NOTE: To use the advanced features of this site you need javascript turned on.

Home Knowledge Base Software Migrators Common Architectures

Common Architectures

Just as in the case of compilers, there are three major architectural models for migrators. They are classified based on the number of transformation stages performed on the original source code or an internal representation:
  • One-pass migrators,

  • Multi-pass migrators – with two subcategories:

    • Action-based multi-pass migrators,

    • Multi-pass migrators based on transformations of the abstract semantic tree,

  • Mixed migrators.

From an architectural point of view, the common points between these migrator types are the existence of the syntactic analyzer for processing source language sentences and the absence of the semantic analyzer.

The absence of the semantic analyzer is justified, because translation starts with the assumption that the source code sentences have been subjected to semantic analysis during their development process and that these sentences are correct.

One-pass migrators only make a single pass on the sentences of the source code and immediately translate them using action-based mechanisms. This is the simplest and fastest kind of software migrator that uses the least amount of memory. It is usually suitable for translations between programming languages of the same type, whose grammars are similar in structure.

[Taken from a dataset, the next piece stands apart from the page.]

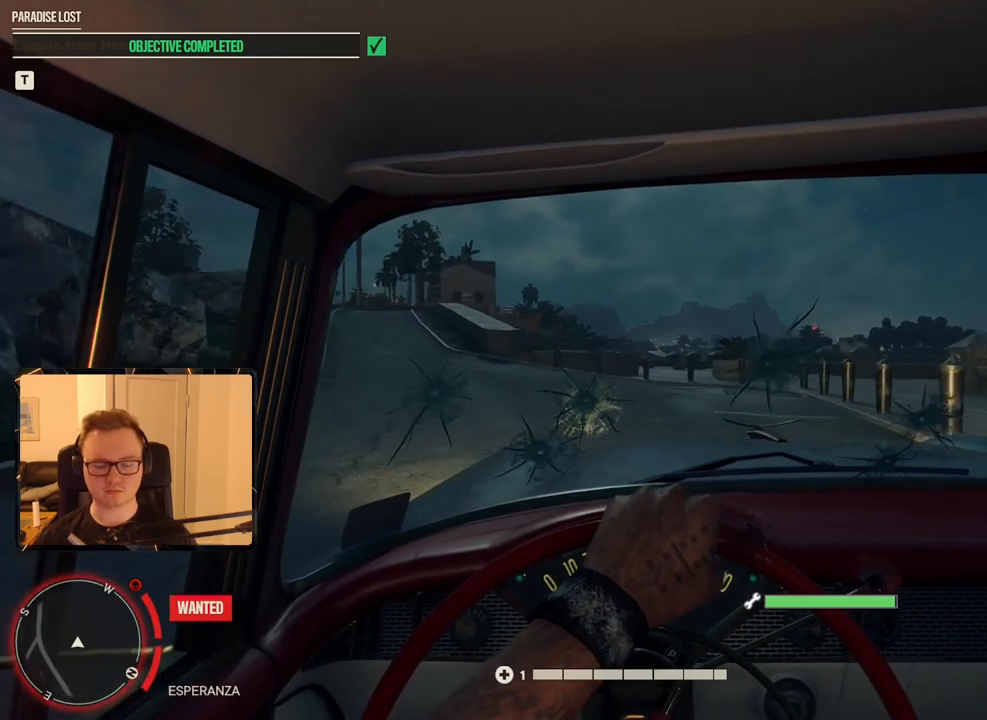
{"keys": [], "mouse": [], "events": [[100, "d", "up"], [100, "w", "up"]]}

The architecture of a one-pass migrator contains the syntactic analyzer, the action engine and the post-processor:



The syntactic analyzer is comprised of the scanner and parser, just as in the case of a compiler. The action engine performs the translation of the grammatical constructions into valid constructions of the target language.

Post-processing operations include beautification, physical structuring and other operations aimed at increasing the readability of the generated source code.

For most languages though, a one-pass translation is not possible, because at some point the migrator needs information that is found in a currently unprocessed portion of the input flow. A multi-pass migrator is more suitable in this situation; just like a multi-pass compilers, it performs additional traversals of the source program. The first traversal generates an internal representation (the abstract semantic tree) on which the rest of the traversals operate.

For example let us consider the instruction sequence in a fictional L language:


I2 e7
e5: I3
e7: I5
I6 e5


Instruction I2 refers tag e7 declared at instruction I5. Also instruction I6 refers tag e5 declared at instruction I3.

A transformation of tag identifiers is necessary, taking into account elements of the declared instruction. Tag e7 thus becomes tag e7_I5 and tag e5 is transformed into e5_I3. A one-pass migrator can only transform the e5 identifier, because this is the one declared before use, while a multi-pass migrator makes both transformations because it has an internal representation of the source code, containing information on all declarations and usages of program identifiers.

After processing the input using a multi-pass migrator, the result is the following:


I2 e7_I5
e5_I3: I3
e7_I5: I5
I6 e5_I3


There are two distinct types of multi-pass migrators, with different approaches of the migration process: migrators based on actions and migrators based on transformations of the abstract semantic tree.

Action-based migrators pass through the source program several times, once in the original form and then in its AST form. The final pass is the one that transforms the AST into target language code, and all previous passes collect information necessary to this final pass.



Migrators based on semantic tree transformations structure the translation into several stages, each one solving a type of problem by applying transformations to the nodes of the semantic tree.



Mixed migrators combine the advantages of both types of multi-pass migrators and are usually the most suitable solution for complex migrations.